As I said, doing it the right way will entail a lot more complexity than maybe you really need.

Be careful about not building complexity prematurely. It's nice to anticipate the worse case scenario, but often, it means that you are prematurely optimising and therefore spending time on an area of the software that is not as important as the core of your app.
You always have to ask yourself: should I spend 2 days implementing this or spend 2 days refining the UI, testing or adding code to ensure data integrity, etc?

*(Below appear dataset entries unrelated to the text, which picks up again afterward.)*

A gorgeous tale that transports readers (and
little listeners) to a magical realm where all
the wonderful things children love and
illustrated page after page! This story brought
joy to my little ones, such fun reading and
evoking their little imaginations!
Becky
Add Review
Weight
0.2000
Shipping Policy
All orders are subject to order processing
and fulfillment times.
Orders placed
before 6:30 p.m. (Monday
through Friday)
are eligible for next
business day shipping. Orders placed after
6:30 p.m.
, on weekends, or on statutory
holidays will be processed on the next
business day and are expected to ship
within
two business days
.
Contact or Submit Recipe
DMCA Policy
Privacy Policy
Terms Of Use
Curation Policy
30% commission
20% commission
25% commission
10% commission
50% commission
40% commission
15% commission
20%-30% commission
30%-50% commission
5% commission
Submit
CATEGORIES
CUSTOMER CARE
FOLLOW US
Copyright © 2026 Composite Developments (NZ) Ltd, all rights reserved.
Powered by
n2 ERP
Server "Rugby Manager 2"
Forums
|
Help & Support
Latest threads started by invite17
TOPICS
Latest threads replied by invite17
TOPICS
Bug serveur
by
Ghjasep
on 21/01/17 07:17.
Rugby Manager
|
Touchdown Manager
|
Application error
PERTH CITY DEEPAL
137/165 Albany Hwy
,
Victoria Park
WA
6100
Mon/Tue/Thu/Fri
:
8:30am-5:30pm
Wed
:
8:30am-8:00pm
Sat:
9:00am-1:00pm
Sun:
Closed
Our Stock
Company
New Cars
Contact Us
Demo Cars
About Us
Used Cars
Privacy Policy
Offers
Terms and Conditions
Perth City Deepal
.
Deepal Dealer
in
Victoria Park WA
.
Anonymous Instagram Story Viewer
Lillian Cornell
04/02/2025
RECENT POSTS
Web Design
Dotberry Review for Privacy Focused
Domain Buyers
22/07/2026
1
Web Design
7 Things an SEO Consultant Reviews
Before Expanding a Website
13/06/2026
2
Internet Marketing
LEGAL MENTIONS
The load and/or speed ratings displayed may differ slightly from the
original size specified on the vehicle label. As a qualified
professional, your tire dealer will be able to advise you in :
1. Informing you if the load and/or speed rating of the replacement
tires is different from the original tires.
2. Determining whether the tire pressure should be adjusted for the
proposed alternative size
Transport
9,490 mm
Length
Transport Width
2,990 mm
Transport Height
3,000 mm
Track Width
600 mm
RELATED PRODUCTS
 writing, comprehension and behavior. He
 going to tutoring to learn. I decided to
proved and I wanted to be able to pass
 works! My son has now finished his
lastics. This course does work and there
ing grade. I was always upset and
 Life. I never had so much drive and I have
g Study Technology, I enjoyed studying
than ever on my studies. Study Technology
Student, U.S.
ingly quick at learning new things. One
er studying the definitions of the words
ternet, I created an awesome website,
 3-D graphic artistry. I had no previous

More often than not, YAGNI

Otros consejos

I'd store it the same way as you store phone numbers; in its own table. This allows you the ability to store multiple numbers, and some people may have multiple emergency contact numbers. You always want to think about scalability when designing a database, and plan for the most complex situations. For example, I would imagine with pet sitting that a lot of your customers would come through word-of-mouth, and it's very possible you'll use the same contact for multiple clients.

Your first instinct (storing customers and contacts in a single table) was correct. If you think about it, customers and contacts are both people. It's just that both customers and emergency contacts are a specialised case of people. We can model this using a relational DB.

Let's create a table to hold info about people:

create table tblPeople (
  ID autoincrement primary key
, FirstName varchar(100)
, LastName varchar(100)
, Notes memo
)

Now let's have a table to hold info about customers, but enforcing the fact that customers must also be people:

create table tblCustomers (
  ID long primary key
  constraint Customers_ID
  references tblPeople (ID)
, EmergencyContactID long
  constraint Customers_EmergencyContactID
  references tblPeople (ID)
)

This is called a one-to-one relationship and is used to implement specialisation--like inheritance in object-oriented programming.

You have a choice here. Do you want to let each person have an arbitrary number of phone numbers of arbitrary types? This is obviously more general and more powerful. But also more complicated. Or do you want to go back and just store a fixed number of phone numbers for each person?

Let's say you want to do the former just to take it all the way. In that case, you need a table to hold phone numbers:

create table tblPhoneNumbers (
  ID autoincrement primary key
, PhoneNumber varchar(15)
)

Notice how we don't specify here anything about what type of phone number it is. That part is next:

create table tblPhoneNumberTypes (
  ID autoincrement primary key
, PhoneNumberType varchar(20) not null
)

Now we associate each person with a phone number and type:

create table tblPeople_to_PhoneNumberTypes_to_PhoneNumbers (
  PersonID long not null
  references tblPeople (ID)
, PhoneNumberTypeID long not null
  references tblPhoneNumberTypes (ID)
, PhoneNumberID long not null
  references tblPhoneNumbers (ID)
, constraint People_to_PhoneNumberTypes_to_PhoneNumbers_PK
  primary key (
    PersonID
  , PhoneNumberTypeID
  , PhoneNumberID
  )
)

Here each person (and therefore each customer and each emergency contact) can have an arbitrary number of phone numbers of arbitrary types. Hence this is actually a many-to-many-to-many link table. I believe that is the key (or let's say 'secret sauce') to your contact-phone type-phone number model.

In link tables like the above I prefer to use multiple-column primary keys as I feel there is no useful purpose to an integer primary key column. Here the primary key enforces the fact that each person-and-phone-number combination should be listed only once, with one phone number type.

Note that the above is all valid Access ANSI-92 SQL.